- DATASET RECORDS:

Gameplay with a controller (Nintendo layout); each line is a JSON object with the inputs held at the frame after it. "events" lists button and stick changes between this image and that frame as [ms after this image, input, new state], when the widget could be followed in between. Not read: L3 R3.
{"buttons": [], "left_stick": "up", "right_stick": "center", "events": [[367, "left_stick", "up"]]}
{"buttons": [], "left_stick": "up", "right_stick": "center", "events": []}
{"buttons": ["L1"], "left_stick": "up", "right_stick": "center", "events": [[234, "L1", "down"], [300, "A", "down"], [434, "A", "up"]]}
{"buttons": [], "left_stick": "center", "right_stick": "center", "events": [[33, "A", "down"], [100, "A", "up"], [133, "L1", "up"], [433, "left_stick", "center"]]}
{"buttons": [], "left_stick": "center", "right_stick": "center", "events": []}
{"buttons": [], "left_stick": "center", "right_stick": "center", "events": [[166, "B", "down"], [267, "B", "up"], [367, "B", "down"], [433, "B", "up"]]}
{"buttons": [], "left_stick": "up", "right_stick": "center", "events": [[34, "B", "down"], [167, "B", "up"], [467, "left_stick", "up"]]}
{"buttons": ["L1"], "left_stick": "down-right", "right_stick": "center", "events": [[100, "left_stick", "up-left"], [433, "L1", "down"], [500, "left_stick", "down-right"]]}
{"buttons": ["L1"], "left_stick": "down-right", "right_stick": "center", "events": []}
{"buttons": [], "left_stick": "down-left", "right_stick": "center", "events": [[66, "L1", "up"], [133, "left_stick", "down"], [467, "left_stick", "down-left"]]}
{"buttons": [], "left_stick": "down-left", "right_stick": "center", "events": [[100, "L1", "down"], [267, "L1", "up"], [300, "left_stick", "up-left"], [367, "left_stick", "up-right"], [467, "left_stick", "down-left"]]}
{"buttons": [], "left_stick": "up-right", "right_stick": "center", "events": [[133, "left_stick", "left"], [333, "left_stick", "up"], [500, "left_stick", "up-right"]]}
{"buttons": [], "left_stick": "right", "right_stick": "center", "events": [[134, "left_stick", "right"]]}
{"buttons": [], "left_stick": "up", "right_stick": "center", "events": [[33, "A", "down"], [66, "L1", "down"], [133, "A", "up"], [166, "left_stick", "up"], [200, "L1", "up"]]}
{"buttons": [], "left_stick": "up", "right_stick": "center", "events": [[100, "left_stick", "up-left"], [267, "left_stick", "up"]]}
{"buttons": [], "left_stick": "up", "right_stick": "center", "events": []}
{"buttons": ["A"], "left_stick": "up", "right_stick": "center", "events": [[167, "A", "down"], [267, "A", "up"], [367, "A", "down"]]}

- WORK INSTRUCTIONS: The data should be copied out in full, exactly as it reads.

- RESPONSE TO THIS TASK:
Gameplay with a controller (Nintendo layout); each line is a JSON object with the inputs held at the frame after it. "events" lists button and stick changes between this image and that frame as [ms after this image, input, new state], when the widget could be followed in between. Not read: L3 R3.
{"buttons": [], "left_stick": "up", "right_stick": "center", "events": [[367, "left_stick", "up"]]}
{"buttons": [], "left_stick": "up", "right_stick": "center", "events": []}
{"buttons": ["L1"], "left_stick": "up", "right_stick": "center", "events": [[234, "L1", "down"], [300, "A", "down"], [434, "A", "up"]]}
{"buttons": [], "left_stick": "center", "right_stick": "center", "events": [[33, "A", "down"], [100, "A", "up"], [133, "L1", "up"], [433, "left_stick", "center"]]}
{"buttons": [], "left_stick": "center", "right_stick": "center", "events": []}
{"buttons": [], "left_stick": "center", "right_stick": "center", "events": [[166, "B", "down"], [267, "B", "up"], [367, "B", "down"], [433, "B", "up"]]}
{"buttons": [], "left_stick": "up", "right_stick": "center", "events": [[34, "B", "down"], [167, "B", "up"], [467, "left_stick", "up"]]}
{"buttons": ["L1"], "left_stick": "down-right", "right_stick": "center", "events": [[100, "left_stick", "up-left"], [433, "L1", "down"], [500, "left_stick", "down-right"]]}
{"buttons": ["L1"], "left_stick": "down-right", "right_stick": "center", "events": []}
{"buttons": [], "left_stick": "down-left", "right_stick": "center", "events": [[66, "L1", "up"], [133, "left_stick", "down"], [467, "left_stick", "down-left"]]}
{"buttons": [], "left_stick": "down-left", "right_stick": "center", "events": [[100, "L1", "down"], [267, "L1", "up"], [300, "left_stick", "up-left"], [367, "left_stick", "up-right"], [467, "left_stick", "down-left"]]}
{"buttons": [], "left_stick": "up-right", "right_stick": "center", "events": [[133, "left_stick", "left"], [333, "left_stick", "up"], [500, "left_stick", "up-right"]]}
{"buttons": [], "left_stick": "right", "right_stick": "center", "events": [[134, "left_stick", "right"]]}
{"buttons": [], "left_stick": "up", "right_stick": "center", "events": [[33, "A", "down"], [66, "L1", "down"], [133, "A", "up"], [166, "left_stick", "up"], [200, "L1", "up"]]}
{"buttons": [], "left_stick": "up", "right_stick": "center", "events": [[100, "left_stick", "up-left"], [267, "left_stick", "up"]]}
{"buttons": [], "left_stick": "up", "right_stick": "center", "events": []}
{"buttons": ["A"], "left_stick": "up", "right_stick": "center", "events": [[167, "A", "down"], [267, "A", "up"], [367, "A", "down"]]}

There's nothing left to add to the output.